(ORDO NEWS) — Within the framework of the Artemis program, the possibility of creating a digital archive of information accumulated by mankind on the Moon was considered. The lunar archive will have many advantages in comparison with the terrestrial ones.
With the advent of the third decade of the 21st century, the world has become a turbulent and unpredictable place. First, the coronavirus pandemic “relocated” us to virtual spaces, but now they themselves – along with the “real world” – have become an arena of geopolitical confrontation.
Many people and companies store their data – photos, videos and documents – in the cloud, but now they are wondering how to ensure their safety when “nothing lasts forever” on the Internet.
Cyber attacks, physical damage, the machinations of IT corporations, the actions of states seeking to protect their sectors of the Internet – each of these reasons can make data on remote servers inaccessible, or even completely destroy them.
Scientists led by Carson Ezell of Harvard University have proposed a radical solution to protect data from all earthly ups and downs: create a digital archive on the moon. Its implementation will have many advantages over existing terrestrial archives.
Access to the digital lunar archive, oddly enough, technically can be much easier than to the earth.
The path from the user to any global terrestrial data warehouse will inevitably pass through thousands of kilometers of optical fiber and wires, dozens of relay devices, and many state borders.
No matter how reliable the archive itself is, any break in this chain will make it inaccessible. On the contrary, the lunar storage can be contacted directly by laser.
Such a connection is a real p2p connection: only a receiver and a transmitter, nothing more. Its speed can be very high: the laser repeater aboard the LADEE research mission has demonstrated a throughput of 20 megabits per second with a beam power of 500 milliwatts.

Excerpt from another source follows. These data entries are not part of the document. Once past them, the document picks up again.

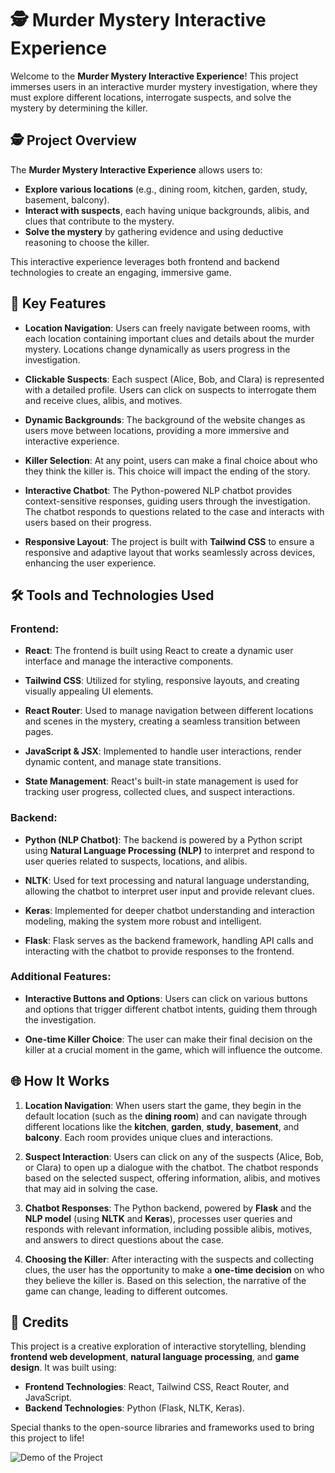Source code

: # 🕵️ Murder Mystery Interactive Experience

Welcome to the **Murder Mystery Interactive Experience**! This project immerses users in an interactive murder mystery investigation, where they must explore different locations, interrogate suspects, and solve the mystery by determining the killer.

## 🕵️ Project Overview

The **Murder Mystery Interactive Experience** allows users to:

- **Explore various locations** (e.g., dining room, kitchen, garden, study, basement, balcony).
- **Interact with suspects**, each having unique backgrounds, alibis, and clues that contribute to the mystery.
- **Solve the mystery** by gathering evidence and using deductive reasoning to choose the killer.

This interactive experience leverages both frontend and backend technologies to create an engaging, immersive game.

## 🎨 Key Features

- **Location Navigation**: Users can freely navigate between rooms, with each location containing important clues and details about the murder mystery. Locations change dynamically as users progress in the investigation.
  
- **Clickable Suspects**: Each suspect (Alice, Bob, and Clara) is represented with a detailed profile. Users can click on suspects to interrogate them and receive clues, alibis, and motives.

- **Dynamic Backgrounds**: The background of the website changes as users move between locations, providing a more immersive and interactive experience.
  
- **Killer Selection**: At any point, users can make a final choice about who they think the killer is. This choice will impact the ending of the story.

- **Interactive Chatbot**: The Python-powered NLP chatbot provides context-sensitive responses, guiding users through the investigation. The chatbot responds to questions related to the case and interacts with users based on their progress.

- **Responsive Layout**: The project is built with **Tailwind CSS** to ensure a responsive and adaptive layout that works seamlessly across devices, enhancing the user experience.

## 🛠️ Tools and Technologies Used

### Frontend:

- **React**: The frontend is built using React to create a dynamic user interface and manage the interactive components.
  
- **Tailwind CSS**: Utilized for styling, responsive layouts, and creating visually appealing UI elements.
  
- **React Router**: Used to manage navigation between different locations and scenes in the mystery, creating a seamless transition between pages.

- **JavaScript & JSX**: Implemented to handle user interactions, render dynamic content, and manage state transitions.
  
- **State Management**: React's built-in state management is used for tracking user progress, collected clues, and suspect interactions.

### Backend:

- **Python (NLP Chatbot)**: The backend is powered by a Python script using **Natural Language Processing (NLP)** to interpret and respond to user queries related to suspects, locations, and alibis.

- **NLTK**: Used for text processing and natural language understanding, allowing the chatbot to interpret user input and provide relevant clues.
  
- **Keras**: Implemented for deeper chatbot understanding and interaction modeling, making the system more robust and intelligent.

- **Flask**: Flask serves as the backend framework, handling API calls and interacting with the chatbot to provide responses to the frontend.

### Additional Features:

- **Interactive Buttons and Options**: Users can click on various buttons and options that trigger different chatbot intents, guiding them through the investigation.

- **One-time Killer Choice**: The user can make their final decision on the killer at a crucial moment in the game, which will influence the outcome.

## 🌐 How It Works

1. **Location Navigation**: When users start the game, they begin in the default location (such as the **dining room**) and can navigate through different locations like the **kitchen**, **garden**, **study**, **basement**, and **balcony**. Each room provides unique clues and interactions.

2. **Suspect Interaction**: Users can click on any of the suspects (Alice, Bob, or Clara) to open up a dialogue with the chatbot. The chatbot responds based on the selected suspect, offering information, alibis, and motives that may aid in solving the case.

3. **Chatbot Responses**: The Python backend, powered by **Flask** and the **NLP model** (using **NLTK** and **Keras**), processes user queries and responds with relevant information, including possible alibis, motives, and answers to direct questions about the case.

4. **Choosing the Killer**: After interacting with the suspects and collecting clues, the user has the opportunity to make a **one-time decision** on who they believe the killer is. Based on this selection, the narrative of the game can change, leading to different outcomes.

## 📝 Credits

This project is a creative exploration of interactive storytelling, blending **frontend web development**, **natural language processing**, and **game design**. It was built using:

- **Frontend Technologies**: React, Tailwind CSS, React Router, and JavaScript.
- **Backend Technologies**: Python (Flask, NLTK, Keras).
  
Special thanks to the open-source libraries and frameworks used to bring this project to life!

![Demo of the Project](src/assets/murder.gif)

At each moment of time, the Moon is in direct line of sight from half of the Earth’s surface (at least from a balloon above the clouds), and everywhere, except for the polar regions, it is above the horizon at least once every 25 hours.
The minimum signal delay is determined by the distance to the Moon and the speed of light and is a little less than three seconds “back and forth” – it will not work to relay video calls through the satellite of our planet. But when restoring data, such a delay is quite acceptable.
Another difficulty is the need for very precise laser pointing. The better it is, the smaller the spot size, which is guaranteed to “cover” the receiver, and the less laser power is needed to create a sufficient signal intensity on it.
At the same time, for focusing and pointing the beam from the Earth to the Moon, an optical system similar to an amateur telescope with a clock drive is sufficient. In the future, lunar laser relays may provide state-of-the-art data rates at a cost comparable to Starlink terminals.
Conditions on the Moon are much more stable than anywhere on Earth. The lunar surface is exposed to radiation from solar flares, and its temperature ranges from minus 170 degrees Celsius at night to plus 130 degrees during the day.
But under the layer of lunar regolith , the temperature becomes constant, and the radiation weakens to the earth’s level.
The tectonic activity on the satellite is vanishingly weak: atmospheric erosion is completely absent, and the regolith well absorbs meteorite impacts.
If you hide the archive to a depth of several meters, it will be possible to find it in physical integrity, in the same place and at approximately the same depth after tens or even hundreds of millions of years.
Repeaters and solar panels (or reactor heat exchangers) will have to be left on the surface, but even with sufficient thoughtful design, they will be able to function longer than any ground-based mechanisms.
Scientists propose archiving critical information the human genome, descriptions of technology, artwork, images and films during the first planned lunar expeditions of the Artemis program and estimate its amount at 10 petabytes.
This seems like a pretty large amount of data, but it can be written to, for example, five kilograms of 512 gigabyte microSD memory cards.
Of course, the archive will require highly reliable media, but with the current recording density, it is really possible to deliver a lot of information to the Moon in just one launch.
The first attempt to send the archive to the Earth’s satellite has already taken place. The Israeli lunar lander Beresheet was launched in 2019 and carried a memory module with a download of Wikipedia, as well as digital books of about 30 million pages. Unfortunately, then the apparatus crashed during landing on the moon.